Healthy cells in the lining of the intestine are crucial in protecting internal organs from infectious pathogens that reside in the digestive system. However, dysfunction of these cells can lead to inflammatory bowel disease (IBD), a major risk factor for the development of colorectal cancer (CRC).
A study by researchers from the University of Chicago published in the journal Nature identified a critical process that helps intestinal epithelial cells (IECs) stop normal immune cells from becoming overactive and damaging the intestine, thus preventing the development of IBD and CRC.
Healthy gut epithelial cells prevent pathogenic inflammation
The digestive tract is loaded with a variety of bacteria, mostly beneficial ones that help the body digest food and process nutrients. The IECs in the gut have two major functions: one to absorb nutrients and water, and another to provide a barrier between microbes in the gut and the host immune cells.
The body’s immune response is triggered when IECs carry signals from harmful, pathogenic microbes or their metabolites and present them as antigens to the host immune cells. This process is crucial to maintain a healthy balance between gut microbes and the immune system and prevent the growth of pathogenic microbes.
The major type of immune cells that respond to pathogenic antigens in the gut are called differentiation 4 positive (CD4+) T-cells. Although these cells are essential to eliminate pathogens, unregulated activity of CD4+ T-cells can cause inflammation in the intestine and lead to the development of IBD. However, the process by which CD4+ T-cells cross the line and become dangerous is not well studied.

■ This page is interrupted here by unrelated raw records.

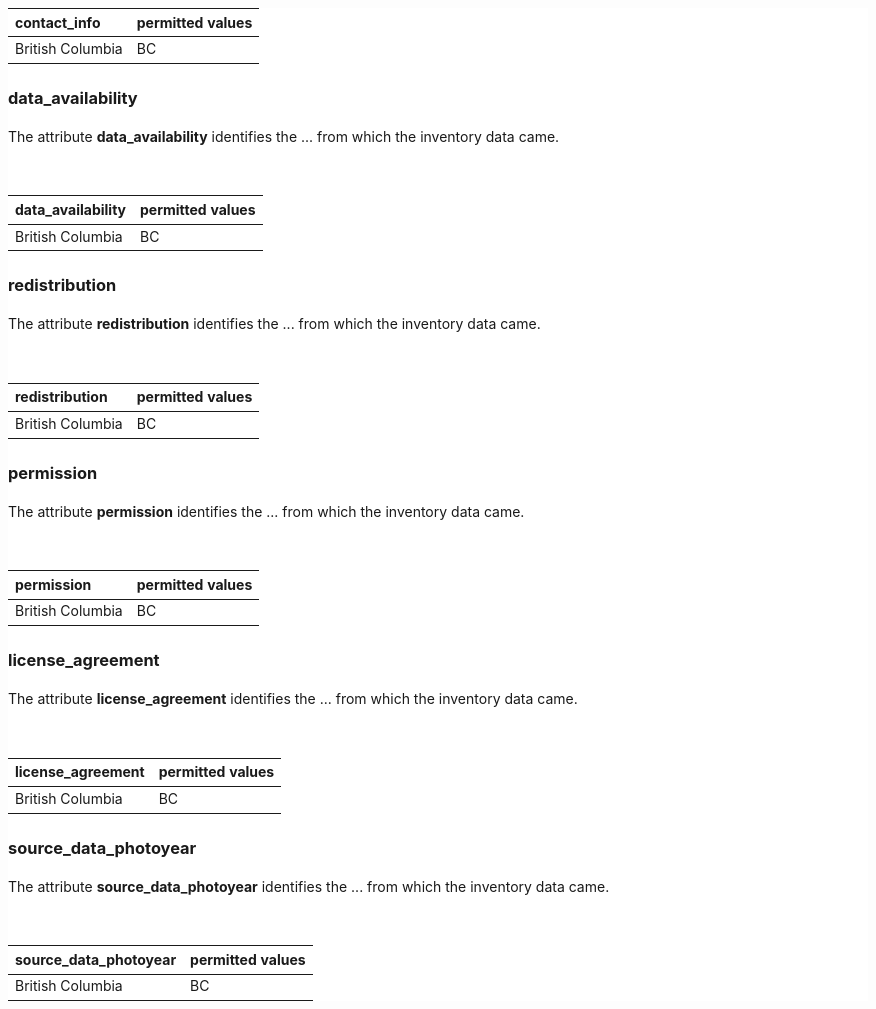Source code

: | contact_info | permitted values |  
| :-------------------------- | :-------------- |  
| British Columbia | BC |  

### data_availability

The attribute **data_availability** identifies the ... from which the inventory data came.

<br />

| data_availability | permitted values |  
| :-------------------------- | :-------------- |  
| British Columbia | BC |  

### redistribution

The attribute **redistribution** identifies the ... from which the inventory data came.

<br />

| redistribution | permitted values |  
| :-------------------------- | :-------------- |  
| British Columbia | BC |  

### permission

The attribute **permission** identifies the ... from which the inventory data came.

<br />

| permission | permitted values |  
| :-------------------------- | :-------------- |  
| British Columbia | BC |  

### license_agreement

The attribute **license_agreement** identifies the ... from which the inventory data came.

<br />

| license_agreement | permitted values |  
| :-------------------------- | :-------------- |  
| British Columbia | BC |  

### source_data_photoyear

The attribute **source_data_photoyear** identifies the ... from which the inventory data came.

<br />

| source_data_photoyear | permitted values |  
| :-------------------------- | :-------------- |  
| British Columbia | BC |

IECs regulate CD4+ T-cells via IFNγ signaling
Researchers in the lab of Bana Jabri, MD, PhD, the Sarah and Harold Lincoln Thompson Distinguished Service Professor in the Departments of Medicine, Pathology, and Pediatrics, and Chair of the Committee on Immunology, conducted studies in mice to understand how healthy IECs are able to control the function of CD4+ T-cells and how IEC dysfunction can lead to pathogenic CD4+ T-cells.
The adaptive immune system “remembers” foreign pathogens that it has encountered in the past. When it recognizes their antigens again, genes in the major histocompatibility complexes (MHC) class I (MHC I) and class II (MHC II) express molecules in response, including a cytokine called interferon-gamma (IFNγ). Single nucleotide polymorphisms (SNPs), or mutations, in the receptor for IFNγ (IFNγR) are significantly associated with the development of IBD and CRC, however, the mechanisms behind the development of disease remain unknown.
“We want to evaluate the role of epithelial IFNγ signaling in colitis, so we tested IEC-specific IFNγR deficient mice by orally infecting them with colitis-causing bacteria, Citrobacter rodentium, to mimic the acute colitis condition in humans,” said Ankit Malik, PhD, Research Associate at UChicago and first and co-corresponding author of the study.
With infection of C. rodentium, the levels of IFNγ were initially raised in the colon but came back to normal three weeks after infection. IFNγR1-deficient mice developed severe colitis, however, and colon histology was worse, indicating IFNγ signaling is critical to limit the inflammation from pathogenic infection.
Antigen presentation by IECs is essential for colorectal cancer prevention
The researchers showed that, upon sensing IFNγ, IECs present antigens to CD4+ and CD8+ T-cells located nearby at the epithelial barrier. This increases T-cell activity, which limits inflammation caused by tissue macrophages. In contrast, when tissue macrophages present antigens alongside other inflammatory molecules, it stimulates CD4 +T cells to transform into their more overactive, pathogenic form, promoting colitis and colorectal cancer.
“Supporting the relevance of these findings in humans, we show that the IBD-associated IFNγR SNP leads to defective IFNγ signaling. Furthermore, decreased expression of IFNγR or ATPase and increased expression of granulocyte macrophage colony-stimulating factor (GM-CSF) are associated with IBD that is resistant to the standard therapies, and reduced survival with colorectal cancer,” said Malik.
The study highlights a critical checkpoint requiring IFNγ sensing and antigen presentation by IECs to control the development of pathogenic CD4 +T cell responses. “It puts forward a model wherein a balanced immune response, finetuned by IFN-g, controls inflammation and cancer in the gut. It also provides novel targets for intervention in IBD and supports the concept of precision therapy, wherein the therapeutic interventions are based on the patient’s underlying genetic makeup and nature of inflammation,” Jabri said.
The study “Epithelial IFNγ signalling and compartmentalized antigen presentation orchestrate gut immunity” was supported by grants from the National Institutes of Health, The University of Chicago’s Center for Interdisciplinary Study of Inflammatory Intestinal Disorders Pilot & Feasibility Award, Crohn’s and Colitis Foundation Career Development Award and a G.I. Research Foundation Associates Board Award.
Additional authors include Deepika Sharma, Raúl Aguirre-Gamboa, Shaina McGrath, Sarah Zabala, and Christopher Weber from the University of Chicago.